Chronique

Hedvig Mollestad trio

Black Stabat Mater

Hedvig Mollestad Thomassen (g), Ellen Brekken (elb, b), Ivar Loe Bjørnstad (dm)

Label / Distribution : Rune Grammofon

Avec Black Stabat Mater, le trio d’Hedvig Mollestad clame sa marque de fabrique : l’enjambement des styles. L’enjambement comme procédé poétique (un groupe syntaxique qui déborde d’une unité métrique sur l’autre, d’une ligne sur la suivante) et comme le franchissement d’un obstacle, qui engage le corps et la volonté.

D’abord, avec ce titre ou s’entrechoquent deux références quasi universelles. Celle d’un hard rock que, de son propre aveu, la guitariste n’a découvert que tard mais qui a depuis irrigué ses veines ainsi que celles de son batteur : Black Sabbath. Et celle de la séquence liturgique qui a traversé les siècles depuis le XIIIe, nous contant la souffrance d’une mère se tenant debout, le Stabat Mater. D’emblée, l’expérience sonore promet une certaine densité dramatique. Ensuite, à la lecture des titres, on imagine qu’il sera question de périple.

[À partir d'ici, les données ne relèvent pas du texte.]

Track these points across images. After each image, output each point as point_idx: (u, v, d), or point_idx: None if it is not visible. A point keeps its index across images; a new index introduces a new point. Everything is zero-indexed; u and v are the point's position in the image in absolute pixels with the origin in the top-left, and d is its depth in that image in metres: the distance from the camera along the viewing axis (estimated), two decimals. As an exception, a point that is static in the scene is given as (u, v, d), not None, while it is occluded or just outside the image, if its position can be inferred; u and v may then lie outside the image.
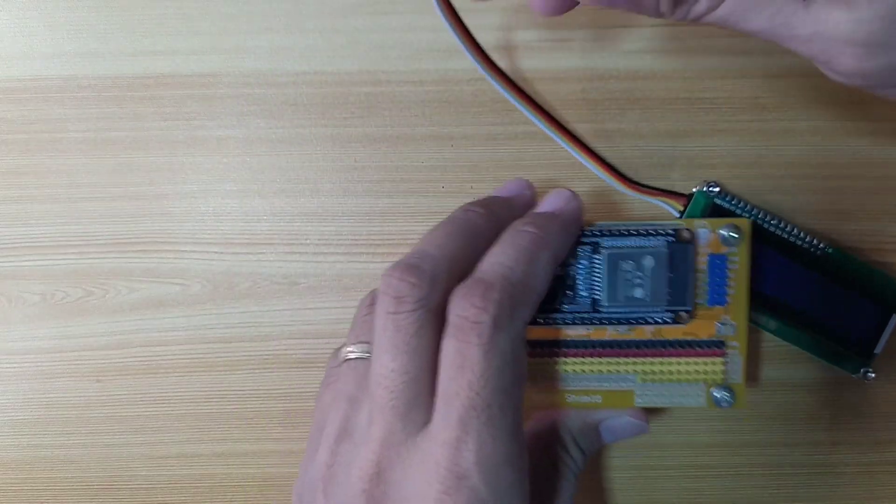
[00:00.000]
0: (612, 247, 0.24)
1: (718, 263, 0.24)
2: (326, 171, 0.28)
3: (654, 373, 0.24)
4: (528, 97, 0.26)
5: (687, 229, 0.24)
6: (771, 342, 0.28)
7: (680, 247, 0.24)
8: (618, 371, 0.24)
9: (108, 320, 0.29)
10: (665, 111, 0.28)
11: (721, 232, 0.24)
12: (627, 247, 0.24)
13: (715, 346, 0.24)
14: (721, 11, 0.19)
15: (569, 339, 0.24)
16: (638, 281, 0.24)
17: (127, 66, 0.28)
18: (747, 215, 0.27)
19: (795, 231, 0.27)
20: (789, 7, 0.19)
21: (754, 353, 0.28)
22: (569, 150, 0.27)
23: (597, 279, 0.24)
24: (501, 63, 0.28)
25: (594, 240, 0.24)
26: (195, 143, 0.28)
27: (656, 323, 0.24)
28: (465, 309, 0.21)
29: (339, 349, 0.24)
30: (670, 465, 0.29)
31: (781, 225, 0.27)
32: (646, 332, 0.24)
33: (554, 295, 0.24)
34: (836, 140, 0.28)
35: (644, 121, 0.28)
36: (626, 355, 0.24)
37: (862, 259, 0.27)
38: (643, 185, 0.28)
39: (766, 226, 0.27)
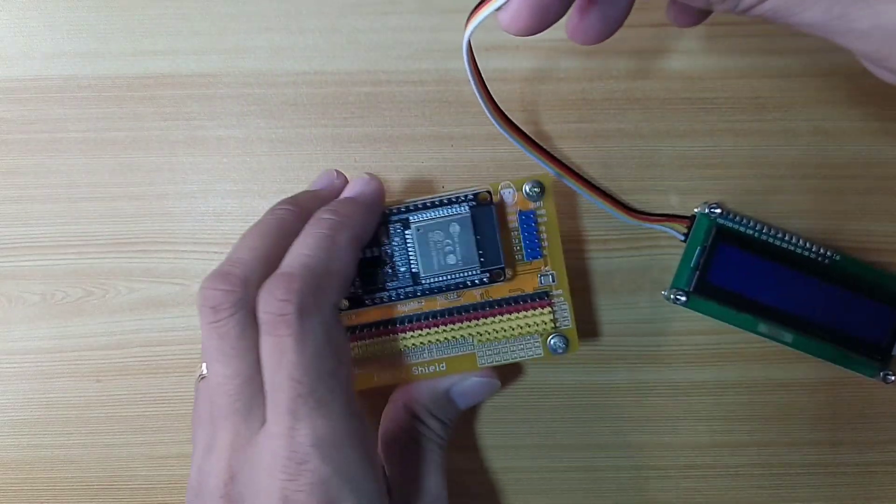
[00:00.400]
0: (420, 220, 0.25)
1: (527, 219, 0.25)
2: (326, 171, 0.28)
3: (490, 332, 0.25)
4: (547, 152, 0.27)
5: (487, 191, 0.25)
6: (771, 342, 0.28)
7: (482, 209, 0.25)
8: (455, 338, 0.25)
9: (108, 320, 0.29)
10: (665, 111, 0.28)
11: (525, 189, 0.25)
12: (434, 218, 0.25)
13: (541, 298, 0.26)
14: (772, 2, 0.18)
15: (404, 314, 0.25)
16: (449, 248, 0.25)
17: (127, 66, 0.28)
18: (752, 232, 0.27)
19: (801, 242, 0.27)
20: None
21: (754, 354, 0.28)
22: (577, 191, 0.27)
23: (411, 253, 0.25)
24: (501, 63, 0.28)
25: (403, 216, 0.25)
26: (195, 143, 0.28)
27: (475, 285, 0.25)
28: (270, 304, 0.21)
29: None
30: (670, 466, 0.29)
31: (787, 238, 0.27)
32: (475, 296, 0.26)
33: (376, 275, 0.25)
34: (836, 140, 0.28)
35: (644, 121, 0.28)
36: (461, 321, 0.25)
37: (866, 261, 0.27)
38: (645, 213, 0.28)
39: (772, 241, 0.27)
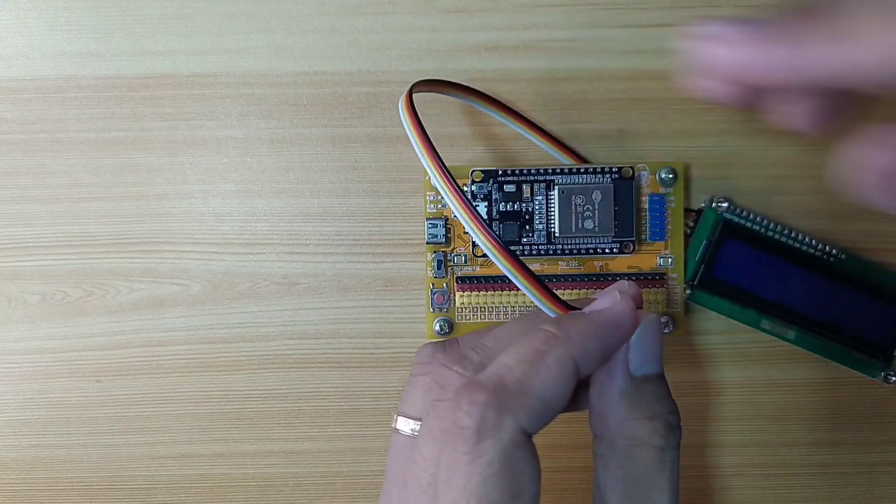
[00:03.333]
0: (565, 183, 0.26)
1: (658, 202, 0.27)
2: (326, 171, 0.28)
3: None
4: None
5: (630, 167, 0.27)
6: (771, 342, 0.28)
7: (624, 183, 0.26)
8: None
9: (108, 320, 0.29)
10: (665, 111, 0.28)
11: (659, 174, 0.27)
12: (578, 183, 0.26)
13: (657, 278, 0.27)
14: None
15: None
16: (588, 213, 0.26)
17: (127, 67, 0.28)
18: (759, 228, 0.27)
19: (808, 240, 0.27)
20: None
21: (754, 354, 0.28)
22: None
23: (552, 213, 0.26)
24: (501, 64, 0.28)
25: (548, 178, 0.26)
26: (195, 144, 0.28)
27: (605, 253, 0.27)
28: (453, 412, 0.19)
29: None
30: (670, 466, 0.29)
31: (793, 235, 0.27)
32: (594, 267, 0.27)
33: (514, 229, 0.27)
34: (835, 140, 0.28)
35: (644, 121, 0.28)
36: (579, 287, 0.27)
37: (871, 261, 0.27)
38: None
39: (778, 237, 0.27)
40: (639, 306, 0.22)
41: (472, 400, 0.19)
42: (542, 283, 0.21)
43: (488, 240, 0.21)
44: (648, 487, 0.20)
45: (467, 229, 0.21)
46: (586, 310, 0.21)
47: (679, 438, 0.21)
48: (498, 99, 0.27)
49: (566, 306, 0.22)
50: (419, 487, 0.20)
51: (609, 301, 0.21)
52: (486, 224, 0.21)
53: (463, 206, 0.21)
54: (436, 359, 0.23)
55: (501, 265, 0.21)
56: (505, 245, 0.21)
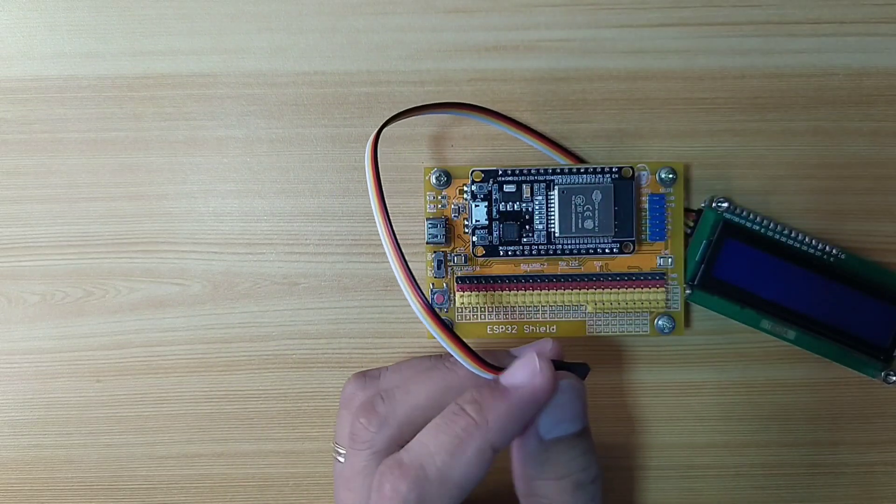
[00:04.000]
0: (565, 183, 0.26)
1: (658, 202, 0.27)
2: (326, 171, 0.28)
3: (603, 303, 0.27)
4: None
5: (630, 167, 0.26)
6: (771, 342, 0.28)
7: (624, 183, 0.26)
8: (570, 303, 0.27)
9: (108, 320, 0.29)
10: (665, 111, 0.28)
11: (659, 174, 0.27)
12: (578, 183, 0.26)
13: (657, 278, 0.27)
14: None
15: (527, 273, 0.27)
16: (588, 213, 0.26)
17: (127, 67, 0.28)
18: (759, 228, 0.27)
19: (808, 240, 0.27)
20: None
21: (754, 354, 0.28)
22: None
23: (551, 213, 0.26)
24: (501, 64, 0.28)
25: (548, 178, 0.26)
26: (195, 144, 0.28)
27: (604, 253, 0.27)
28: (379, 490, 0.21)
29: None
30: (669, 466, 0.29)
31: (793, 235, 0.27)
32: (595, 267, 0.27)
33: (513, 229, 0.26)
34: (836, 140, 0.28)
35: (644, 121, 0.28)
36: (579, 287, 0.27)
37: (871, 261, 0.27)
38: None
39: (779, 237, 0.27)
40: (561, 358, 0.23)
41: (394, 487, 0.20)
42: (467, 346, 0.22)
43: (418, 300, 0.22)
44: None
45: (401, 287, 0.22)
46: (505, 380, 0.22)
47: (592, 492, 0.22)
48: (469, 103, 0.27)
49: (488, 367, 0.22)
50: None
51: (528, 372, 0.21)
52: (418, 287, 0.22)
53: (401, 266, 0.22)
54: (356, 397, 0.24)
55: (429, 326, 0.22)
56: (433, 311, 0.22)
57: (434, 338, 0.22)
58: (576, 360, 0.24)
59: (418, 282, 0.22)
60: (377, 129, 0.24)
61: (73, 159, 0.28)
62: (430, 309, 0.22)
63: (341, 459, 0.24)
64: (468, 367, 0.22)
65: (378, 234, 0.28)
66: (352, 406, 0.24)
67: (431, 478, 0.20)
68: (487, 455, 0.21)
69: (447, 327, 0.22)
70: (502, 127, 0.27)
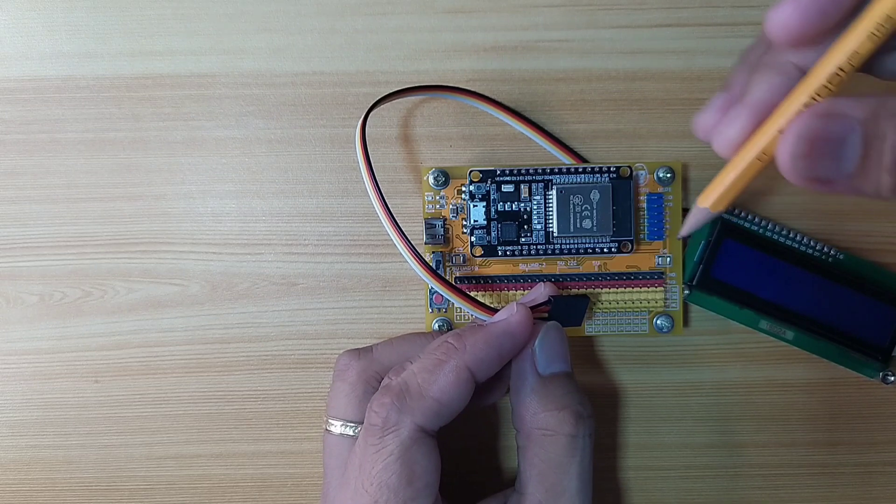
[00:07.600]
0: (562, 183, 0.26)
1: (655, 201, 0.27)
2: (325, 171, 0.28)
3: (602, 303, 0.27)
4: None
5: (628, 167, 0.26)
6: (769, 342, 0.28)
7: (622, 183, 0.26)
8: None
9: (107, 321, 0.29)
10: (665, 111, 0.28)
11: (657, 173, 0.27)
12: (576, 183, 0.26)
13: (655, 277, 0.27)
14: None
15: (525, 273, 0.27)
16: (586, 213, 0.26)
17: (125, 67, 0.28)
18: (757, 229, 0.27)
19: (806, 240, 0.27)
20: None
21: (753, 354, 0.28)
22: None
23: (549, 212, 0.26)
24: (501, 64, 0.28)
25: (546, 178, 0.26)
26: (194, 144, 0.28)
27: (602, 252, 0.27)
28: (368, 413, 0.23)
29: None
30: (669, 466, 0.29)
31: (791, 235, 0.27)
32: (593, 267, 0.27)
33: (512, 229, 0.27)
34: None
35: (643, 121, 0.28)
36: (577, 287, 0.27)
37: (869, 261, 0.27)
38: None
39: (777, 237, 0.27)
40: (551, 305, 0.25)
41: (380, 402, 0.23)
42: (467, 294, 0.24)
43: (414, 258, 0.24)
44: (559, 472, 0.23)
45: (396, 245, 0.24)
46: (488, 321, 0.24)
47: (590, 428, 0.24)
48: (452, 86, 0.27)
49: (485, 309, 0.24)
50: (335, 467, 0.25)
51: (505, 312, 0.24)
52: (403, 234, 0.24)
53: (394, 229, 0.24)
54: (351, 367, 0.25)
55: (428, 280, 0.24)
56: (430, 267, 0.24)
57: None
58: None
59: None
60: (370, 108, 0.25)
61: (71, 160, 0.28)
62: (415, 253, 0.24)
63: (333, 431, 0.25)
64: (468, 310, 0.25)
65: (378, 234, 0.28)
66: (346, 377, 0.25)
67: (413, 392, 0.23)
68: (464, 375, 0.23)
69: (439, 275, 0.24)
70: (492, 111, 0.27)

Les premiers instants de l’album surprennent. Ce qui se dégage, c’est une énergie, une fougue folle. Elles ne viennent pas de l’attaque de la guitare, mais du duo rythmique sidérant de densité. Les frappes rapides et riches d’Ivar Loe Bjørnstad, et les accords en ascension d’Ellen Brekken à la basse captent l’attention. Tant qu’il faut attendre quelques minutes pour que les riffs dynamiques de la guitariste ne deviennent le clou du spectacle. C’est donc ça, leur Black Stabat Mater, une histoire à trois voix égales. Le voyage se poursuit vers de raides versants, sur des routes de montagnes sinuant dans la pénombre. C’est à ces paysages désolés que la guitare de « On Arrival » (passant du stoner rock au noise) fait penser avant de parvenir au cœur du disque.

Face à ce mur du son, construit par un trio jazz plus que jamais électrique (« Court Of The Trolls »), un besoin d’horizon se fait sentir. Les plaines surgissent sur « - 40 ». Les frottements lents de l’archet sur la contrebasse et les cymbales résonnant longuement allègent l’atmosphère sans faire disparaître le sentiment de danger. Ce que nous raconte Hedvig Mollestad Trio est une histoire vraie : le disque a été inspiré par des faits qui ont eu lieu au cours de l’hiver 2016, en Norvège. La ministre de l’immigration Sylvi Listhaug avait alors provoqué un tollé en revoyant des migrants vers la Russie par -40°C, un acte politique que le trio dénonce ici furieusement [1]. On pense alors à la version balafrée du « Star Spangled Banner » d’Hendrix.

C’est ce que porte le dernier morceau du disque (le vindicatif « Somebody Else Should Be On That Bus » - comprendre : la ministre elle-même) sans ambiguïté. Les pizz lourds et graves de la contrebassiste sont rejoints par Bjørnstad qui cogne aussi fort que l’équilibre d’ensemble le lui permet, avant que les rugissements de Mollestad ne donnent le coup de grâce.

Le titre, et l’album, semblent s’arrêter abruptement. Sans doute parce qu’il reflète une épopée si absurde qu’elle ne peut que nous laisser sans voix. Dolorosa.

par Anne Yven // Publié le 21 mai 2017

[1La ministre avait en outre réagi au scandale en justifiant sa décision avec cynisme (propos retranscrits dans une traduction que l’on souhaite fidèle, tant ils sont outranciers) : « Quand des personnes n’ayant pas le droit de séjour en Norvège sont renvoyées vers d’autres pays, cela implique dans la plupart des cas qu’elles repartent vers des conditions moins bonnes qu’en Norvège, tout simplement parce que la Norvège est un des pays où il fait le meilleur vivre » (Source : Amaury Peyrach’, Figaro. Avril 2016.)